Human Brain Project concerné

Concrètement, un nouveau programme-cadre de recherche européen, le 8e, vient de s’ouvrir. Il se nomme Horizon 2020, il est doté d’environ 98 milliards de francs, dont 4,4 milliards promis par la Suisse. L’appel aux candidatures a été lancé le mois dernier à Berne. Le grand projet de l’EPFL, Human Brain Project, qui doit s’installer dans les anciens locaux de Merck Serono à Genève, est concerné. Devisé à 1 milliard d’euros, il a certes débuté sous les auspices du 7e programme européen de recherche. Mais sa poursuite – et les crédits qui y sont liés – est prévue dans le cadre d’Horizon 2020.

Le hic, c’est que la participation suisse à ce programme n’a pas encore été conclue. L’accord devait être signé ces prochains mois avec effet rétroactif au 1er janvier. Peut-il encore être ratifié? «L’objectif de la Suisse reste de faire partie intégrante de ces programmes», a laconiquement déclaré le conseiller fédéral Johann Schneider-Ammann hier, tandis que le secrétaire d’Etat Mauro Dell’Ambrogio était à Luxembourg pour négocier.

L’UE prête au gel

L’Union européenne ne semble pas l’entendre de cette oreille. Elle n’hésite pas à mettre sous pression l’accord Horizon 2020, comme Erasmus +, un programme en cours de négociation, qui doit permettre aux jeunes Suisses de continuer d’aller étudier en Europe. Selon un haut diplomate européen, si la Suisse devait suspendre l’extension de la libre circulation à la Croatie, l’UE ferait de même avec les négociations sur la participation suisse à ces deux programmes de recherche. «Il y a un lien entre ces accords et la libre circulation», estime ce haut diplomate cité hier par l’ATS.

L’Administration fédérale est gagnée par l’incertitude. Mais elle veut encore y croire. «Nous aimerions que tout continue comme avant. Mais nous devons aussi respecter la votation. De manière générale, la marge de manœuvre était étroite avant, elle l’est encore plus», indique une source diplomatique.

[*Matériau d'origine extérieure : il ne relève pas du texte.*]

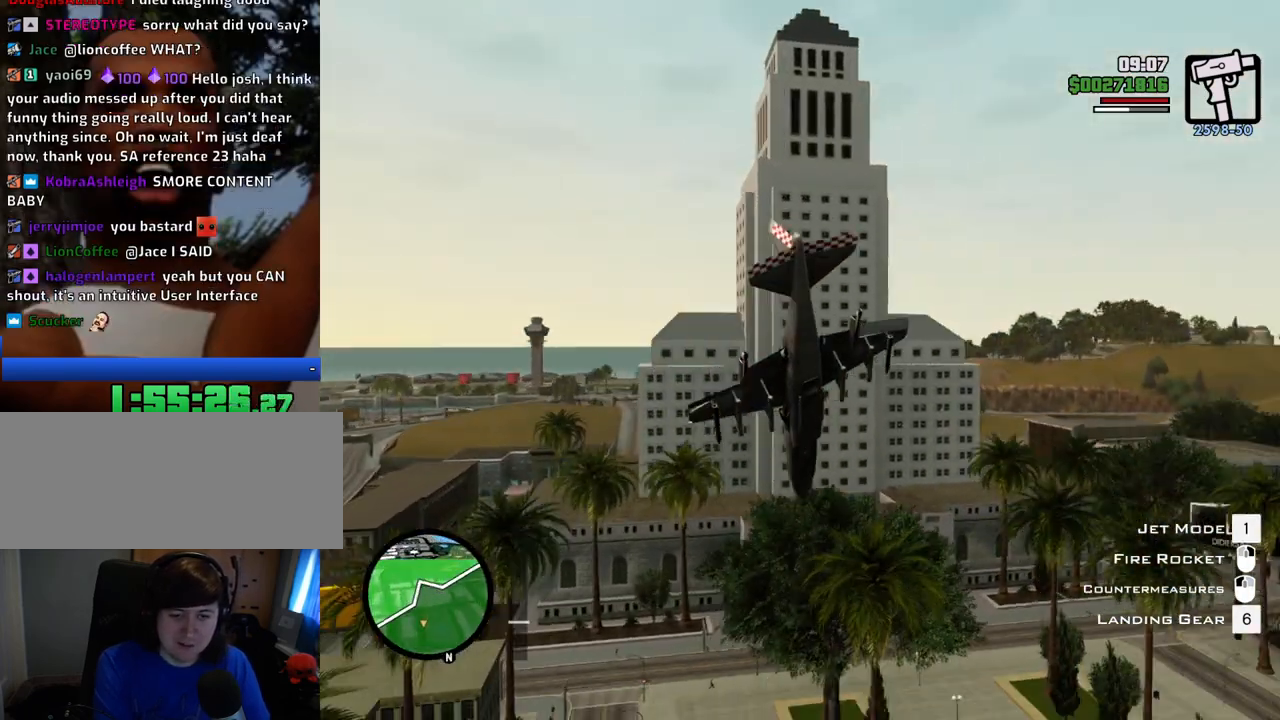
{"keys": ["down", "right", "s"], "mouse": [], "events": [[234, "6", "down"], [384, "6", "up"]]}
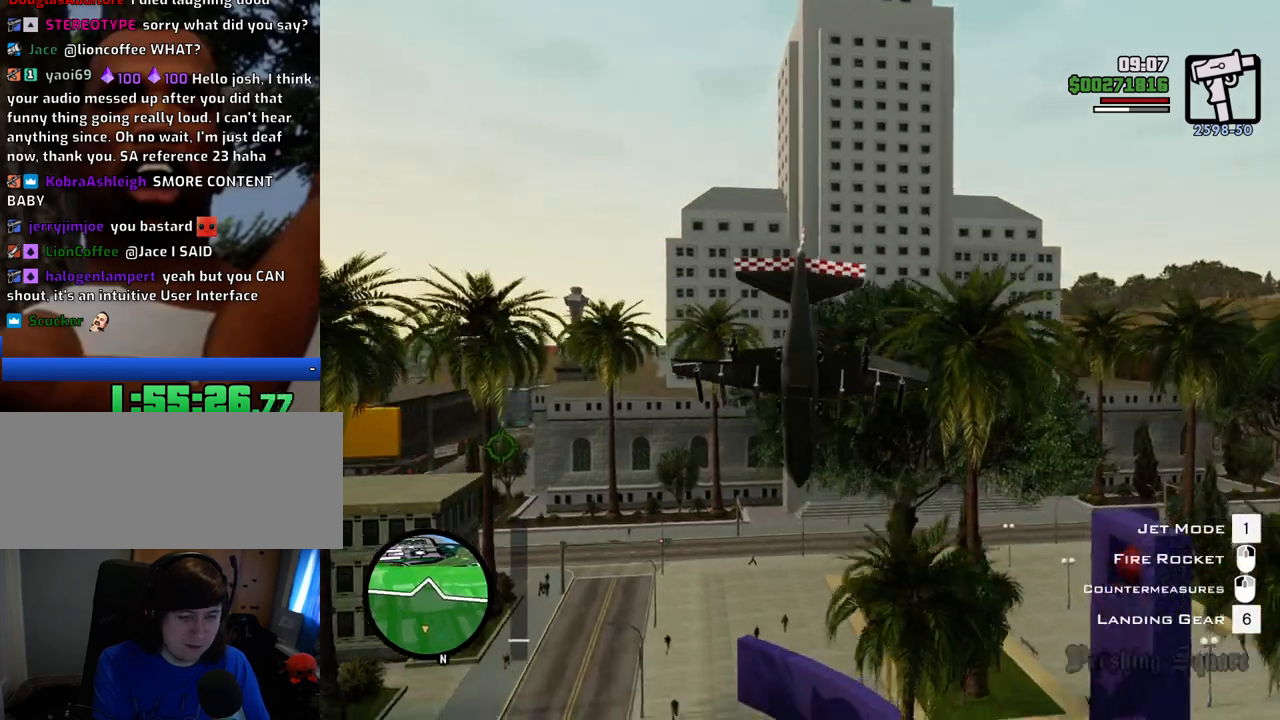
{"keys": [], "mouse": [], "events": [[251, "f", "down"], [351, "down", "up"], [351, "right", "up"], [401, "f", "up"], [401, "s", "up"]]}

La planche de salut, en termes de recherche, pourrait toutefois venir des pays qui travaillent avec la Suisse et profite de son savoir-faire reconnu mondialement. «Dans Human Brain Project par exemple, l’Allemagne est le pays qui reçoit le plus de subventions, tandis que la Suisse est celui qui amène le plus gros financement au prorata de sa population», note une source académique.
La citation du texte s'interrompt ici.